My hands were very cold. Colder still after having thrown myself, along
with the artist friend of my mother's, into one the snow waves.
Breeching our impass? in the excitement of being imbedded in the drift,
we wriggled in the powder. We didn't know anything about snow angels,
pleased enough with the chaotic imprints of our chaotically wriggling
bodies. After so much snowfall and darkness, this day was bright. Still
very cold, but sunny. Sound was still dampened terrifically by the dry,
light snow and yet the silence seemed to hum, sub-sonically. There we
were, close to freezing, close to being blinded by the intense
refection. We were unconcerned with anything that would detract from
the sheer fun and exhilarating powers of this exotic weather.
Later that day, after returning home, I was in a foul mood.
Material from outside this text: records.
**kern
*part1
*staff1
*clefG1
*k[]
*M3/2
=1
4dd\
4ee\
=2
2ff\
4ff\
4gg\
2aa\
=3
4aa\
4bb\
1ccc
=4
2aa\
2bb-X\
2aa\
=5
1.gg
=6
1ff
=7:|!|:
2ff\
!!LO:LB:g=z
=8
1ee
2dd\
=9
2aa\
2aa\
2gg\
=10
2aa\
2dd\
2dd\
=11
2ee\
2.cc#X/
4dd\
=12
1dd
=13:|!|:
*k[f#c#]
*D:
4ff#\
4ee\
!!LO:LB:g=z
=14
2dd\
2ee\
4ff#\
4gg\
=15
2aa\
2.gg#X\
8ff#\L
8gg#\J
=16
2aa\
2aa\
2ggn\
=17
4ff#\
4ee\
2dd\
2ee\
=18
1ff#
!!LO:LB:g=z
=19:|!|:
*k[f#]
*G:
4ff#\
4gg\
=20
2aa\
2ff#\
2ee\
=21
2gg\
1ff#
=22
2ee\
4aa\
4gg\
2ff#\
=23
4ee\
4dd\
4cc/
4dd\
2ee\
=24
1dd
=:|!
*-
I have a
feeling I spent much of my childhood in that state, but that particular
day I was sure to have blamed it on having had to spend all that time
with my mother's artist friend - the memory of our shared pleasure
already stifled by our history of mutual abhorrence.
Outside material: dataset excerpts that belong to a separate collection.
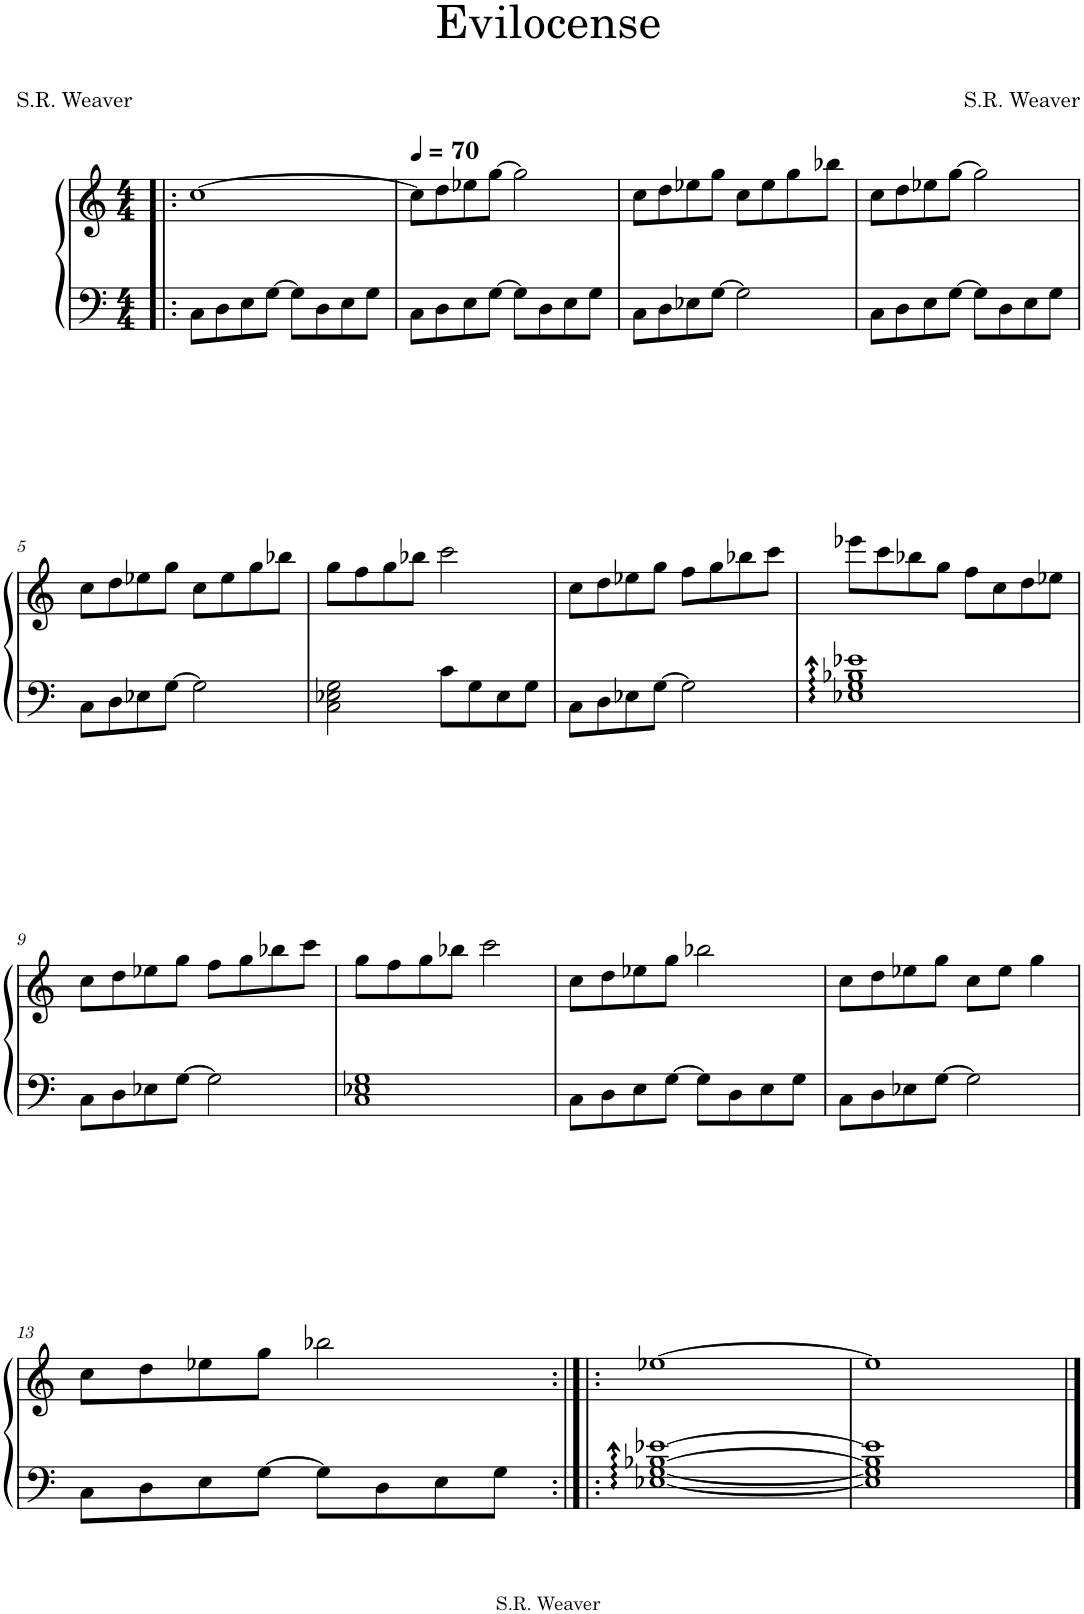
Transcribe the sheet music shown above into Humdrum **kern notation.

**kern	**kern
*part1	*part1
*staff2	*staff1
*I"Piano	*
*I'Pno.	*
*clefF4	*clefG2
*k[]	*k[]
*M4/4	*M4/4
=1!|:	=1!|:
8C\L	[1cc
8D\	.
8E\	.
[8G\J	.
8G\L]	.
8D\	.
8E\	.
8G\J	.
=2	=2
*	*MM70
8C\L	8cc\L]
8D\	8dd\
8E\	8ee-X\
[8G\J	[8gg\J
8G\L]	2gg\]
8D\	.
8E\	.
8G\J	.
=3	=3
8C\L	8cc\L
8D\	8dd\
8E-X\	8ee-X\
[8G\J	8gg\J
2G\]	8cc\L
.	8ee-\
.	8gg\
.	8bb-X\J
=4	=4
8C\L	8cc\L
8D\	8dd\
8E\	8ee-X\
[8G\J	[8gg\J
8G\L]	2gg\]
8D\	.
8E\	.
8G\J	.
!!LO:LB:g=z
=5	=5
8C\L	8cc\L
8D\	8dd\
8E-X\	8ee-X\
[8G\J	8gg\J
2G\]	8cc\L
.	8ee-\
.	8gg\
.	8bb-X\J
=6	=6
2C\ 2E-X\ 2G\	8gg\L
.	8ff\
.	8gg\
.	8bb-X\J
8c\L	2ccc\
8G\	.
8E-\	.
8G\J	.
=7	=7
8C\L	8cc\L
8D\	8dd\
8E-X\	8ee-X\
[8G\J	8gg\J
2G\]	8ff\L
.	8gg\
.	8bb-X\
.	8ccc\J
=8	=8
1E-X:: 1G:: 1B-X:: 1e-X::	8eee-X\L
.	8ccc\
.	8bb-X\
.	8gg\J
.	8ff\L
.	8cc\
.	8dd\
.	8ee-X\J
!!LO:LB:g=z
=9	=9
8C\L	8cc\L
8D\	8dd\
8E-X\	8ee-X\
[8G\J	8gg\J
2G\]	8ff\L
.	8gg\
.	8bb-X\
.	8ccc\J
=10	=10
1C 1E-X 1G	8gg\L
.	8ff\
.	8gg\
.	8bb-X\J
.	2ccc\
=11	=11
8C\L	8cc\L
8D\	8dd\
8E\	8ee-X\
[8G\J	8gg\J
8G\L]	2bb-X\
8D\	.
8E\	.
8G\J	.
=12	=12
8C\L	8cc\L
8D\	8dd\
8E-X\	8ee-X\
[8G\J	8gg\J
2G\]	8cc\L
.	8ee-\J
.	4gg\
!!LO:LB:g=z
=13	=13
8C\L	8cc\L
8D\	8dd\
8E\	8ee-X\
[8G\J	8gg\J
8G\L]	2bb-X\
8D\	.
8E\	.
8G\J	.
=14:|!|:	=14:|!|:
[1E-X:: [1G:: [1B-X:: [1e-X::	[1ee-X
=15	=15
1E-] 1G] 1B-] 1e-]	1ee-]
==	==
*-	*-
My little sister, always sweet natured where I was sullen and
unforgiving, was outside with my father and my mother's artist friend.
They were making an igloo. I refused to view this as fun. In later
years, I was often puzzled at my own absence in photos of the igloo
making. Why would I want to miss making an igloo in my own garden?
Surely a once in a lifetime opportunity&;#8230;but I often forget
about the terminal sulkiness with which I had been afflicted.
A couple of years later, my mother's artist friend was diagnosed with
lung cancer. After what seemed to be effective chemotherapy, he
deteriorated and died. A tumor had sneaked into his head while the
doctors were diverted by his lungs.
We remained enemies up until he was too ill to have the energy, at
which point I didn't know how to act. I think I wanted to sit by his
bed and do all that hand-holding stuff that people are supposed to do,
but it seemed like too much of a change of heart. It would look like a
farce.
And so he died and I didn't hold his hand.
Now I look out of the window at what looks like the tentative
beginnings of snowfall. I open the window and look out. It is raining.
The fluffy, floating puffs I mistook for snowflakes are tiny insects.
The disappointment isn't quite crushing. What can one expect? It always
rains these days. We never get snow like we did back when I was 7.